Most people are familiar with the phrase “sell/sold like hotcakes”. Were they really the best selling thing ever, to the point where everything else was measured by their sales?
According to The Word Detective, the phrase dates back to 1839, but there was no one particular hotcake fad that inspired it.
I’ve always imagined it to be less about selling hotcakes from a store or restaurant, and more about a family or ranch cook offering up hotcakes and having everyone immediately come running for them. (As if on a day when scrambled eggs were on the menu, people would be, “O.K., time for breakfast,” but if it was hotcakes breakfast would suddenly be a big deal and everyone would want some.)

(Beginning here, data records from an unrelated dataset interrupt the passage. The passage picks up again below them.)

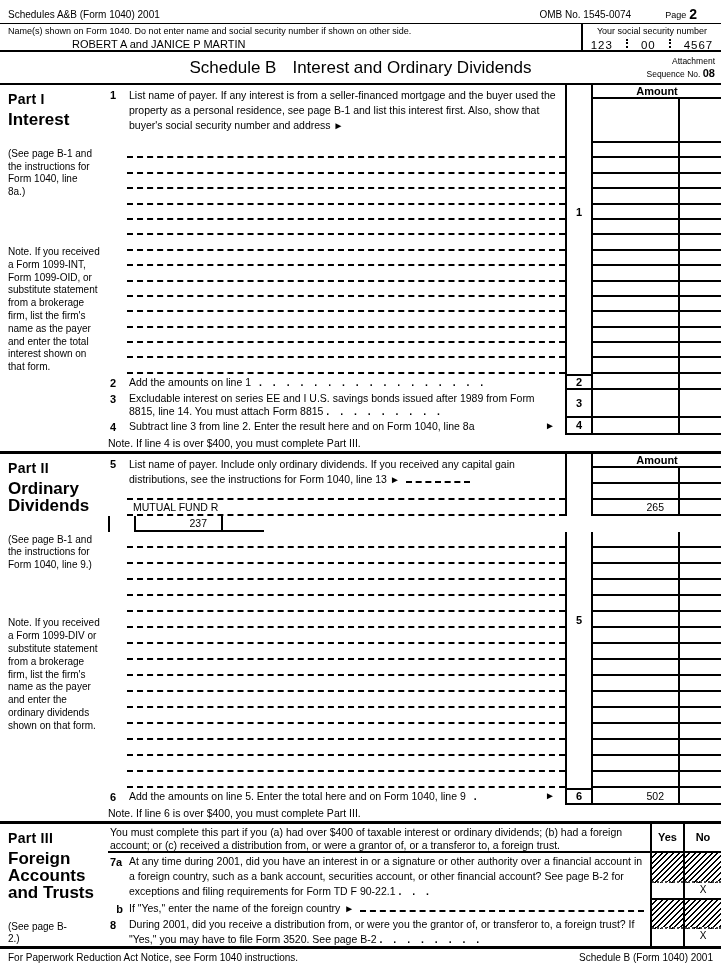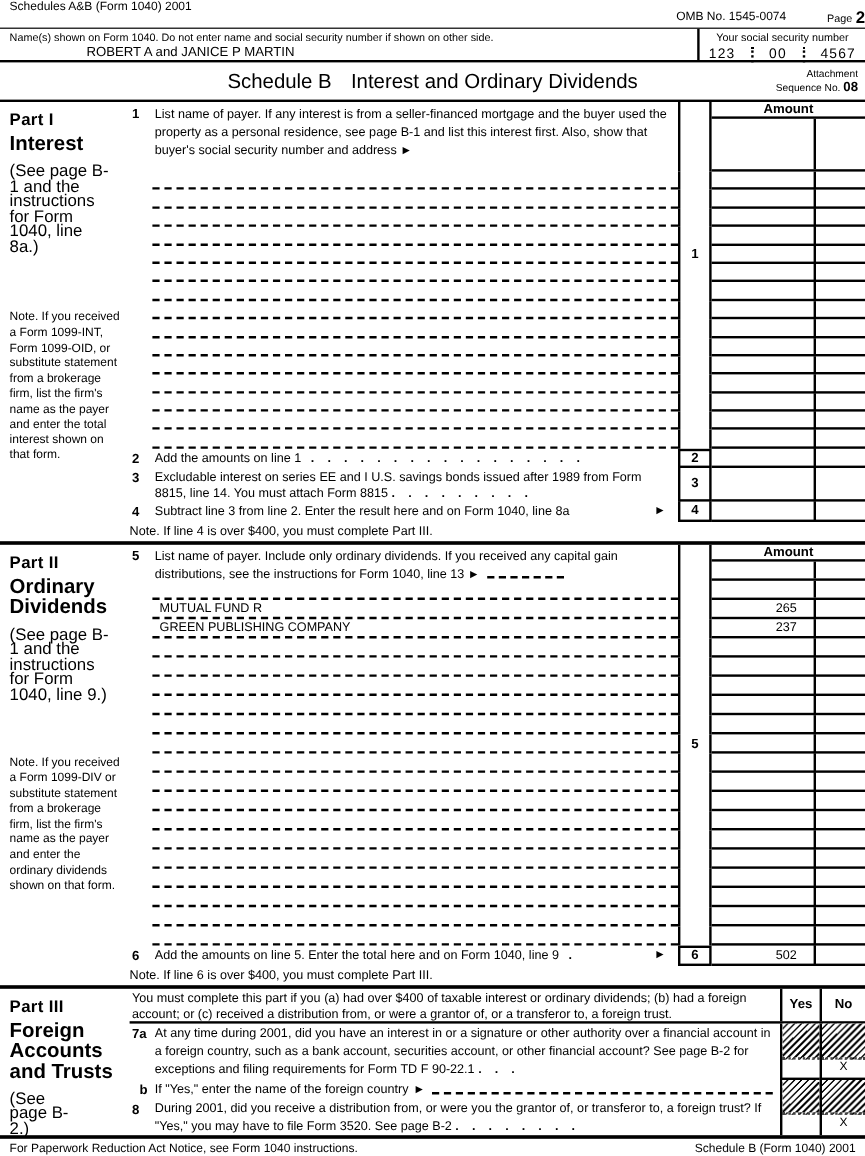--- a/index.html
+++ b/index.html
@@ -7,7 +7,7 @@
   .page{width:721px;height:963px;font-family:"Liberation Sans",sans-serif;color:#000;background:#fff;overflow:hidden}
   b{font-weight:normal}
   
-  .hdr1{height:24px;border-bottom:1px solid #000;display:flex;justify-content:space-between;padding:0 0 3px 8px}
+  .hdr1{height:24px;border-bottom:1px solid #000;display:flex;justify-content:space-between;align-items:flex-end;padding:0 24px 3px 8px}
   .fid{font-size:10px}
   .hdr1-right{display:flex;align-items:flex-end;gap:34px}
   .omb{font-size:10px}

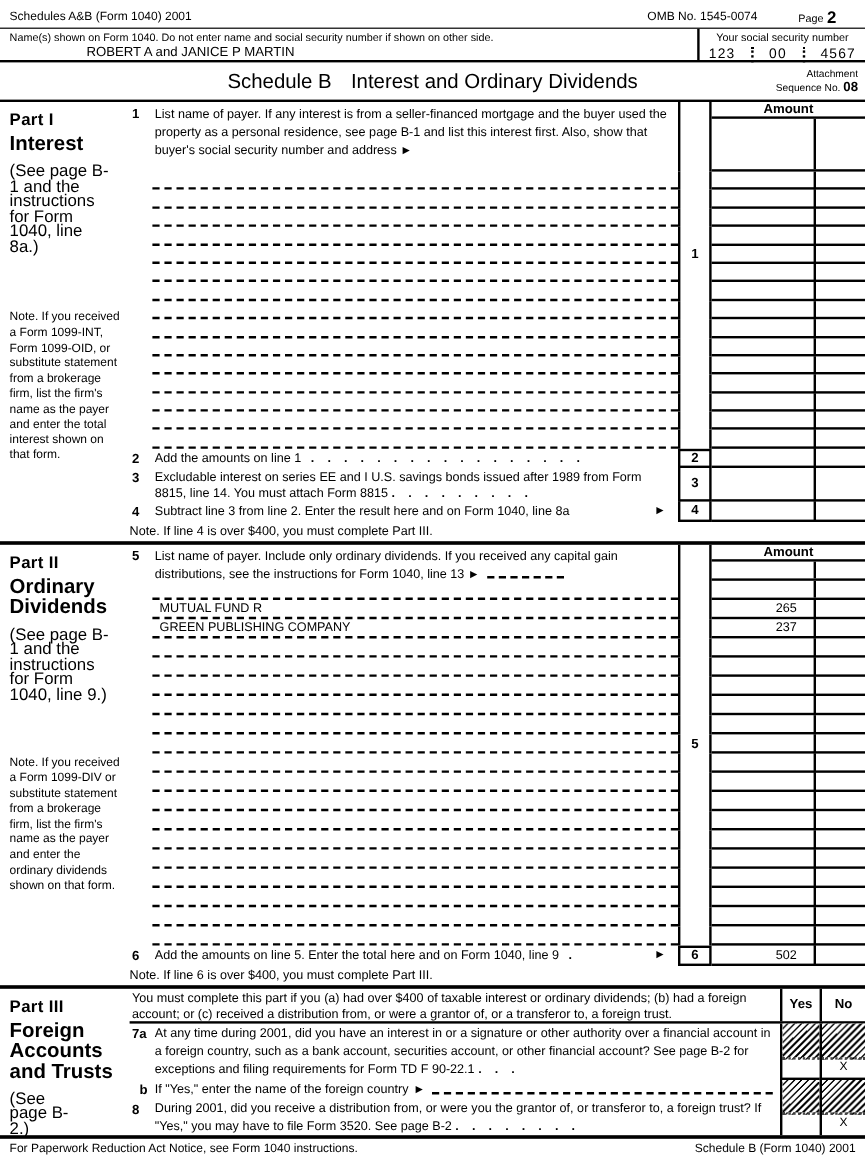--- a/index.html
+++ b/index.html
@@ -32,7 +32,7 @@
   .col-body{flex:1;display:flex;flex-direction:column}
   .pt-label{font-size:14px;font-weight:bold;letter-spacing:.3px}
   .pt-name{font-size:17px;font-weight:bold;line-height:17px;margin-top:4px}
-  .pt-ref{font-size:14px;line-height:12.5px;margin-top:8px;width:84px}
+  .pt-ref{font-size:10px;line-height:12.5px;margin-top:20px;width:84px}
   .pt-note{font-size:10px;line-height:12.8px;width:92px}
   .row{display:flex}
   .c-main{flex:1}

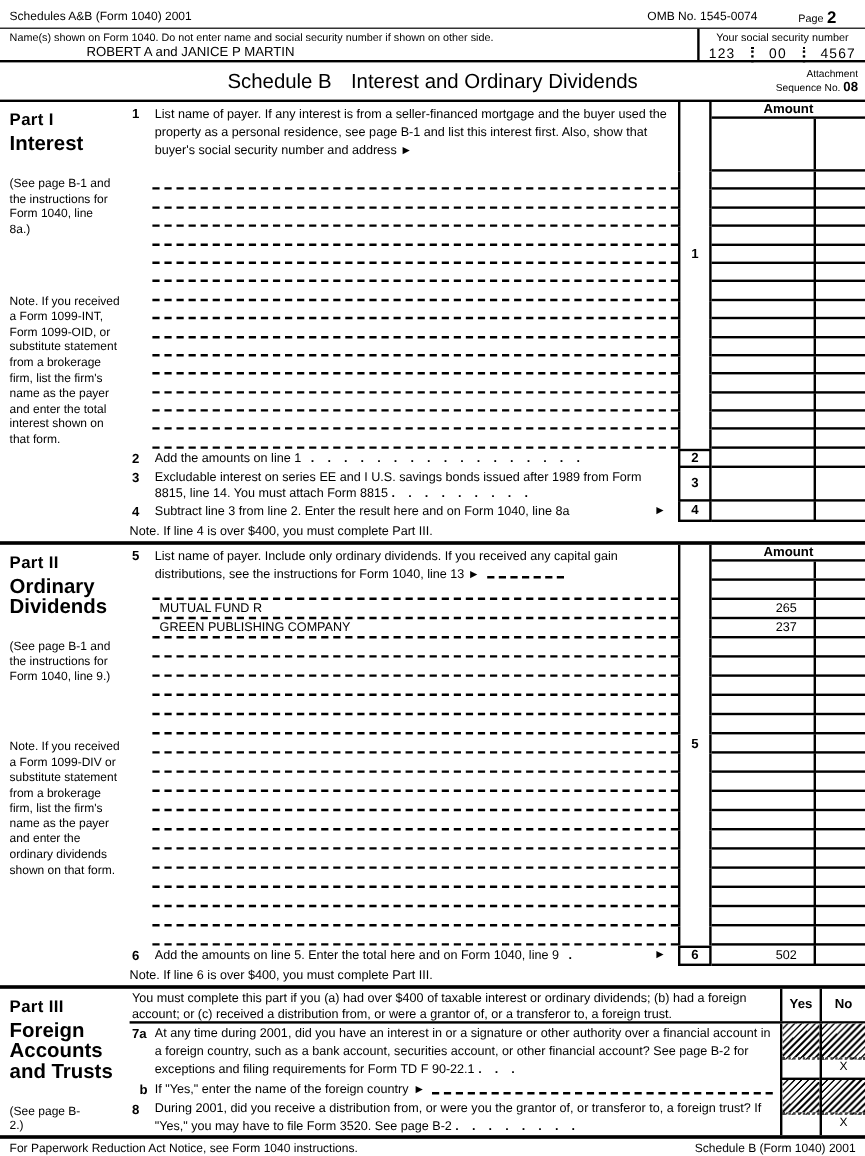--- a/index.html
+++ b/index.html
@@ -502,11 +502,6 @@
             </div>
 
             <div class="row erow">
-              <div class="c-main">
-                <div class="eline">
-                  <span>GREEN PUBLISHING COMPANY</span>
-                </div>
-              </div>
               <div class="c-num">
                 <span></span>
               </div>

What was the greatest thing *before *sliced bread?
If I had to make a wild guess, probably beer
Once I found out that “hotcake” means pancake, not just a cake hot from the oven, I assumed it came from the fact that they had to be sold quickly: once made, a pancake is best eaten immediately, so don’t hang about!
I had a similar mental image, but the crowd of running people would just hold up their plates and the cook would flip a hotcake right off the griddle, through the air, and on to the plate of one of the waiting throng. So hotcakes would naturally be faster than other breakfast items that couldn’t be served kinetically.
“These latkes are going like hotcakes!” -Kramer
I’m not sure when factory sliced bread was invented but I was really amazed by how innovative the introduction of the C-spring in the 1800’s was.
More answers here.
The Word Detective mentions “flat as a pancake.” It has long been said that the state of Kansas is as flat as a pancake. A couple of bored U of Kansas students decided to find out. They laser-mapped some pancakes, and they compared it to a topographical map of Kansas.
Their conclusion was that Kansas is much flatter than a pancake.
Customers are buying them by the stack.
To be honest, hot cakes (pancakes) do sell really well. They’re cheap, easy, quick and friendly to folks of all/most ages, food preferences and backgrounds.
A lot of churches and other nonprofits even today raise a lot of funds through pancake breakfasts.
Maybe there was a bunch of drunken sailors waking up and needing some hang-over food. They would, of course, have lots of money to spend.
Leavened bread. People were getting damn tired of eating crackers.
Didn’t that win an Ignoble a few years ago?
I’m not sure where I heard the story, but perhaps it was an Ignobel winner. It’s certainly absurd enough.
Sort of, it has a general tilt upwards to the west. As mrAru and I commented the first time I drove west to visit his family with him - “Its flat, the road sucks and there are cows.” And we developed this urge to get a gun and shoot the centers of all the little sunflowers on the signs…
Did you hear about the new cemetery? People are just dying to get in there.
I saw it as in freshly baked.
The smell of freshly baked cakes / bread tends to cause people to lift up like a hummingbird and then float along a visible scent trail to the source.
Of course everyone knows that you can’t have your cake and eat it - hot or cold.